### Given request
Rewrite the material from the line with "family: Ophioglossaceae" up to and including the line with "genus: Littorella", changing every "common name" to "vernacular name" and leaving everything else unchanged. Give only those lines.

*** Exercise material ***

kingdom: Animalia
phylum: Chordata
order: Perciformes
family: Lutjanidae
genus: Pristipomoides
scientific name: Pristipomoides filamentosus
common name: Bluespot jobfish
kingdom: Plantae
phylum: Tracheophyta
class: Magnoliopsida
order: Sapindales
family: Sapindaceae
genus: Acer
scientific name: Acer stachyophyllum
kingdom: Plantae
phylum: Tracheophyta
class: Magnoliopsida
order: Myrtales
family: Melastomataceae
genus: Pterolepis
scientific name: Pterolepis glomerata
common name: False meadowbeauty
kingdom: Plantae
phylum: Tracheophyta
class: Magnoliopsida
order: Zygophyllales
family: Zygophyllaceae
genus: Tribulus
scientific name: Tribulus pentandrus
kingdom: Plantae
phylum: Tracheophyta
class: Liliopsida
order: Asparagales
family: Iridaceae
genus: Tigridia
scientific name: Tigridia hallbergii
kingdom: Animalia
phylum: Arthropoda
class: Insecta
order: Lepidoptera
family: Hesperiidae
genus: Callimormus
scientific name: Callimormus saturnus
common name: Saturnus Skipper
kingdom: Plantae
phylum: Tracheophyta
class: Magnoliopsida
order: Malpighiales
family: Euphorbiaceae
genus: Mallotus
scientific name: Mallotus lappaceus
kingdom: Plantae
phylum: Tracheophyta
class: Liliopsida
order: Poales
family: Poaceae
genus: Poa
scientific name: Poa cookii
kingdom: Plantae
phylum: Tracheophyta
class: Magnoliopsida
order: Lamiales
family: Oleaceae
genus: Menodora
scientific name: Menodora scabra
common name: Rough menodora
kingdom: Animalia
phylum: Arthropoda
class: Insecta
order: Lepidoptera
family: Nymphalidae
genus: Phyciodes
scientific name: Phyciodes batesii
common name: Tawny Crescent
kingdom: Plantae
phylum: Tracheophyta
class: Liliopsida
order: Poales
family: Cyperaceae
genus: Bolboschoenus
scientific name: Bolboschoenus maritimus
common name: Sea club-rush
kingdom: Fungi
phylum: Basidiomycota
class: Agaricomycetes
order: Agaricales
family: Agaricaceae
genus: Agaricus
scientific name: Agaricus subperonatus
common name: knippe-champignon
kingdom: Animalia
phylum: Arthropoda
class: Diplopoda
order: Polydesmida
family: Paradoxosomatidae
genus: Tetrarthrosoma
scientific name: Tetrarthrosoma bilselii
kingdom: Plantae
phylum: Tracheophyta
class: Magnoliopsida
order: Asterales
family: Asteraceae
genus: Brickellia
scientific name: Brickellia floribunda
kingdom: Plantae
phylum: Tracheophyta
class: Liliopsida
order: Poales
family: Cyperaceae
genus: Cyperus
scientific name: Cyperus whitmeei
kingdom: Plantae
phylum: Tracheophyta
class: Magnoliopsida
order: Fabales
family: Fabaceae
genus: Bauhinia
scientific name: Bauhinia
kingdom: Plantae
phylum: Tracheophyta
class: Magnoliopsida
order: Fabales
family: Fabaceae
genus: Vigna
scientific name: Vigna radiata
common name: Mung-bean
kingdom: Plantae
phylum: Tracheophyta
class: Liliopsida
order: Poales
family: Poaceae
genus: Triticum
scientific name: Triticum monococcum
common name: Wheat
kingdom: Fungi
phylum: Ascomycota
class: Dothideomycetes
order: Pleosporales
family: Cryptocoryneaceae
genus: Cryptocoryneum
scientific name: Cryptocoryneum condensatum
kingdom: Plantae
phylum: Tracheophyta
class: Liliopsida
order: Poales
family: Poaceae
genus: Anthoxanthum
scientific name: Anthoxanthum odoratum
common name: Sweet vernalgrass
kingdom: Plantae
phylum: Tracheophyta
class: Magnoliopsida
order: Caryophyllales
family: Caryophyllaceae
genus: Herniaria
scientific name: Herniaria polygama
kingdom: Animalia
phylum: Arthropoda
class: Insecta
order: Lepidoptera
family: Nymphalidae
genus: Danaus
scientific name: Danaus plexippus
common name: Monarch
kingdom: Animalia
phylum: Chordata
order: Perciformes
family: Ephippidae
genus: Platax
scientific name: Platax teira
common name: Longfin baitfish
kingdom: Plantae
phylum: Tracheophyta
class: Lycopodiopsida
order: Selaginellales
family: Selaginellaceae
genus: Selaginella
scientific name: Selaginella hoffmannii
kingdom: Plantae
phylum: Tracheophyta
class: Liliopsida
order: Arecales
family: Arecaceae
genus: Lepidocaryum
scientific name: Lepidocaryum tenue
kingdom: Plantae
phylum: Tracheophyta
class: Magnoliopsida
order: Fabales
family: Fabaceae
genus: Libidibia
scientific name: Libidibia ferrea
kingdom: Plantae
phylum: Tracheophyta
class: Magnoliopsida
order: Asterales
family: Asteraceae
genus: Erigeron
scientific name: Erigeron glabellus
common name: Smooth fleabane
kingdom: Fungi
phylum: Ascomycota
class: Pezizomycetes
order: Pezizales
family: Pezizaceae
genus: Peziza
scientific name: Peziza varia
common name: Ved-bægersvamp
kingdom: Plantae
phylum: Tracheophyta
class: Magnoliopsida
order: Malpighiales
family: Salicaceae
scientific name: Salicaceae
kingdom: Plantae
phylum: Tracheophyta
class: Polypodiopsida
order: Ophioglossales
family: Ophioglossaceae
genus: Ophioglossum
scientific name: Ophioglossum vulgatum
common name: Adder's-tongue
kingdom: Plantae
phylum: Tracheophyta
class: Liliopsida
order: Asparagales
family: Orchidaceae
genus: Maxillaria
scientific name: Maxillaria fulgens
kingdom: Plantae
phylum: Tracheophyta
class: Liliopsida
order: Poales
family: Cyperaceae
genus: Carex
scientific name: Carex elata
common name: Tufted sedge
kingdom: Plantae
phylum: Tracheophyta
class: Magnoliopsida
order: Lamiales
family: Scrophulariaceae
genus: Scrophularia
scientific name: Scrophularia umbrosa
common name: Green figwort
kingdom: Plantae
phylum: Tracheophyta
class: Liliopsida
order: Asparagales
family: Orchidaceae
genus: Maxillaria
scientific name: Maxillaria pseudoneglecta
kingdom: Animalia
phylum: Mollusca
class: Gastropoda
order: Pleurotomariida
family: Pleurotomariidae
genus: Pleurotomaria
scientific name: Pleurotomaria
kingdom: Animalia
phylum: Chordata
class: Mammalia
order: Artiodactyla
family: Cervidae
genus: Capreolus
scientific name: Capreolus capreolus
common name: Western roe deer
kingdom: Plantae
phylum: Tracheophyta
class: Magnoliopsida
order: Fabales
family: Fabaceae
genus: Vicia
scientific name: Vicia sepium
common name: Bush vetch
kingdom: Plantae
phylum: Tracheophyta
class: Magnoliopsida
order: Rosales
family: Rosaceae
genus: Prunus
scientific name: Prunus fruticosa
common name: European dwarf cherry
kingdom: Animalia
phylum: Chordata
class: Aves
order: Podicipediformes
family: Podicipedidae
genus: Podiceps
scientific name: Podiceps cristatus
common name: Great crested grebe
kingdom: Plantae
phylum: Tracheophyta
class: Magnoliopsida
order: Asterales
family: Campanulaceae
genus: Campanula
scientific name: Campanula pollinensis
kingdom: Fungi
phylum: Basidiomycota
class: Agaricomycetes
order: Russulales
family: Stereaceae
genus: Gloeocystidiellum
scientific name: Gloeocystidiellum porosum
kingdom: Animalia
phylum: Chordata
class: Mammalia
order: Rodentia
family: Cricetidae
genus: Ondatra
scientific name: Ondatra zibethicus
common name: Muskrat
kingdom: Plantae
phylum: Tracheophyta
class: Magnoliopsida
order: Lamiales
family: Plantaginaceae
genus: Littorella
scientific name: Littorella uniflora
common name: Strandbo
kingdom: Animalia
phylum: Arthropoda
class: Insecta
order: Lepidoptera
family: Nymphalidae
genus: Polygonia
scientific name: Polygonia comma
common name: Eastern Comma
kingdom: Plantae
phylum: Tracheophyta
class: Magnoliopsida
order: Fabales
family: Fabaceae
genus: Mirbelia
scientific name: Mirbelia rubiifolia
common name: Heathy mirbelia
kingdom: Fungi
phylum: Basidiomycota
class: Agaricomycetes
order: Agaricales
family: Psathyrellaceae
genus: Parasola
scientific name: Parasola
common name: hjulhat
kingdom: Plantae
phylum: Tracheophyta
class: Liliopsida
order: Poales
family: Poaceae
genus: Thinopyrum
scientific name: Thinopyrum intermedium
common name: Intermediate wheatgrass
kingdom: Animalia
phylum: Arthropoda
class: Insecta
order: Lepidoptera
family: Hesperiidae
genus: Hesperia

***

### Result for this exercise
family: Ophioglossaceae
genus: Ophioglossum
scientific name: Ophioglossum vulgatum
vernacular name: Adder's-tongue
kingdom: Plantae
phylum: Tracheophyta
class: Liliopsida
order: Asparagales
family: Orchidaceae
genus: Maxillaria
scientific name: Maxillaria fulgens
kingdom: Plantae
phylum: Tracheophyta
class: Liliopsida
order: Poales
family: Cyperaceae
genus: Carex
scientific name: Carex elata
vernacular name: Tufted sedge
kingdom: Plantae
phylum: Tracheophyta
class: Magnoliopsida
order: Lamiales
family: Scrophulariaceae
genus: Scrophularia
scientific name: Scrophularia umbrosa
vernacular name: Green figwort
kingdom: Plantae
phylum: Tracheophyta
class: Liliopsida
order: Asparagales
family: Orchidaceae
genus: Maxillaria
scientific name: Maxillaria pseudoneglecta
kingdom: Animalia
phylum: Mollusca
class: Gastropoda
order: Pleurotomariida
family: Pleurotomariidae
genus: Pleurotomaria
scientific name: Pleurotomaria
kingdom: Animalia
phylum: Chordata
class: Mammalia
order: Artiodactyla
family: Cervidae
genus: Capreolus
scientific name: Capreolus capreolus
vernacular name: Western roe deer
kingdom: Plantae
phylum: Tracheophyta
class: Magnoliopsida
order: Fabales
family: Fabaceae
genus: Vicia
scientific name: Vicia sepium
vernacular name: Bush vetch
kingdom: Plantae
phylum: Tracheophyta
class: Magnoliopsida
order: Rosales
family: Rosaceae
genus: Prunus
scientific name: Prunus fruticosa
vernacular name: European dwarf cherry
kingdom: Animalia
phylum: Chordata
class: Aves
order: Podicipediformes
family: Podicipedidae
genus: Podiceps
scientific name: Podiceps cristatus
vernacular name: Great crested grebe
kingdom: Plantae
phylum: Tracheophyta
class: Magnoliopsida
order: Asterales
family: Campanulaceae
genus: Campanula
scientific name: Campanula pollinensis
kingdom: Fungi
phylum: Basidiomycota
class: Agaricomycetes
order: Russulales
family: Stereaceae
genus: Gloeocystidiellum
scientific name: Gloeocystidiellum porosum
kingdom: Animalia
phylum: Chordata
class: Mammalia
order: Rodentia
family: Cricetidae
genus: Ondatra
scientific name: Ondatra zibethicus
vernacular name: Muskrat
kingdom: Plantae
phylum: Tracheophyta
class: Magnoliopsida
order: Lamiales
family: Plantaginaceae
genus: Littorella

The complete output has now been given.